Действительно, при появлении «Женщины с Андроса» молния не ударила во второй раз в то же место. Тем не менее на протяжении первых шести месяцев вести с книжного рынка были достаточно хороши для того, чтобы говорить о попадании, скажем, в «девятку». Двенадцать недель (с апреля по июнь 1930 года) роман находился в списке бестселлеров, а однажды занял в этом списке первую строчку. К концу июня в США было продано почти шестьдесят шесть тысяч экземпляров, да и в Англии книга расходилась неплохо. Но начиная со следующего месяца темп продаж резко сократился, и к концу года составил примерно шестьдесят тысяч экземпляров. Впрочем, и этого хватило, чтобы в рейтинге бестселлеров «Женщина с Андроса» оказалась на третьей позиции, а автор заработал шестнадцать тысяч долларов — солидная по тем временам сумма.
Эти цифры повлияли на благожелательность прессы. Откровенно признавая, что вряд ли им в полной мере удалось понять созерцательный роман Уайлдера, большинство критиков — как и рецензенты первых двух романов — всячески превозносили его стиль, хвалили роман за мастерство и уровень исполнения. Чаще всего звучало слово «красота».
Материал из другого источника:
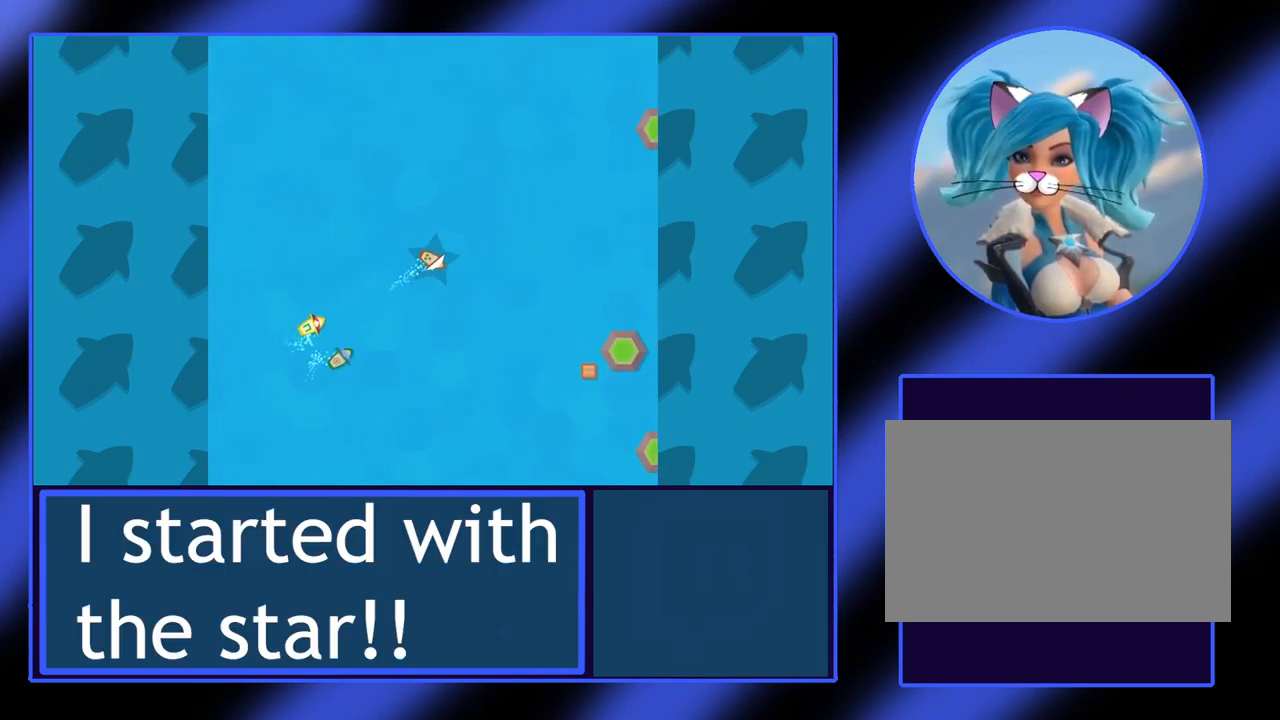
{"keys": [], "events": [[67, "left", "down"], [200, "left", "up"]]}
«Красота — вот ключевое понятие нового романа Уайлдера»
«На протяжении всей книги не оставляет чувство, что Уайлдер пишет на века — созидает красоту»
«Подлинная красота»
«Изысканная красота»
«Праздник красоты»
Изабель Патерсон писала в «Нью-Йорк гералд трибюн»: «Проза Уайлдера так же чиста и прозрачна, как кастильский источник, в котором он черпает свое вдохновение».
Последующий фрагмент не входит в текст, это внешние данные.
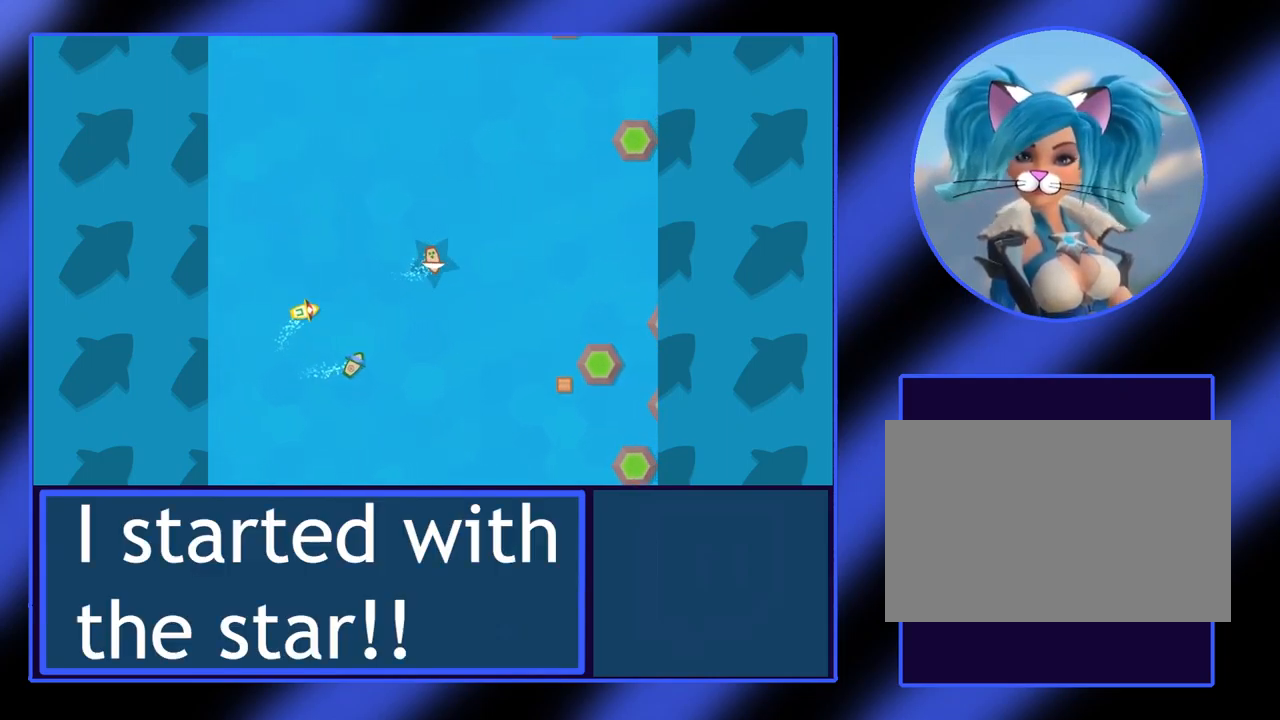
{"keys": [], "events": []}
«Самое убедительное, что можно сказать в пользу этого романа, — просто приводить из него цитаты», — с восторгом отмечала на страницах «Сатердей ревю» Мэри Лэмбертон Беккер, приводя вслед за другими рецензентами обширные выдержки из романа, прежде всего начальные строки.
Были, впрочем, и кисло-сладкие отзывы. Иные критики упрекали автора за излишне аффектированный стиль.
«Тонкое письмо Торнтона Уайлдера отдает красивостью рекламного буклета»
«Слишком заумно»
«Искусственно и бескровно»
Но все это скорее мелкие уколы, касающиеся вкуса и повествовательной техники, особенно на фоне критических суждений, в которых высказывались сомнения по поводу содержания романа. Следует помнить, что он появился в книжных магазинах уже в новом десятилетии, означавшем наступление совершенно новой эры в глазах тех, кто пережил двадцатые годы. Дата публикации на четыре месяца отстоит от краха нью-йоркской фондовой биржи, что обычно считается началом Великой депрессии. Испытывая воздействие социальной и политической напряженности времени, иные критики признают, что Уайлдер использует античность для рассуждения о вечных, временных проблемах, однако сомневаются, достаточно ли этого.
«Книги Уайлдера, о чем бы они ни были написаны, читаешь с удовольствием и пользой для себя, — рассуждает на страницах «Нью рипаблик» (март 1930 года) Эдмунд Уилсон, — но именно потому, что писатель этот, вне всяких сомнений, первосортный, хотелось, чтобы он больше внимания уделял делам насущным».
Выступая в ежемесячнике — законодателе литературных мод — «Буклигмансли» (апрель 1930 года), Лорин Пруэтт делает дежурный реверанс в сторону романа, этого «скромного образца изысканного письма», но тоже задается вопросом, насколько он отвечает потребностям современного читателя:
«Язычество проходит в сомненьях, мучениях, исканиях; является на свет Иисус Христос. Но достаточно ли этого для нас сегодня? Притча Торнтона Уайлдера связана с колебаниями и трудностями современности, а ответы, которые он дает, отстоят от нас на две тысячи лет. Можно, конечно, сказать, что утилитарная литература отжила свое и сейчас любое положительное слово будет воспринято с чувством определенного облегчения. Когда изучение дна жизни утрачивает живость и непринужденность, люди, весьма вероятно, возвращаются к созерцанию звездного неба, и, кто знает, быть может, век веры уже на пороге, но веры во что? Сомнительно, чтобы мы нашли ответ, оборачиваясь назад… Современность в «Женщине с Андроса» ощущается вполне определенно. В романе есть уважение к человеческой личности, в нем есть сострадание, нежность и проблески прекрасного, но не хватает трагизма и леденящего душу ужаса, которые должны бы занять законное место в любом повествовании о жизни человеческой, не хватает мускульной силы, о чем свидетельствует неубедительная фигура Памфилия. И поскольку это уже четвертое произведение автора, его литературная будущность вызывает печальные сомнения».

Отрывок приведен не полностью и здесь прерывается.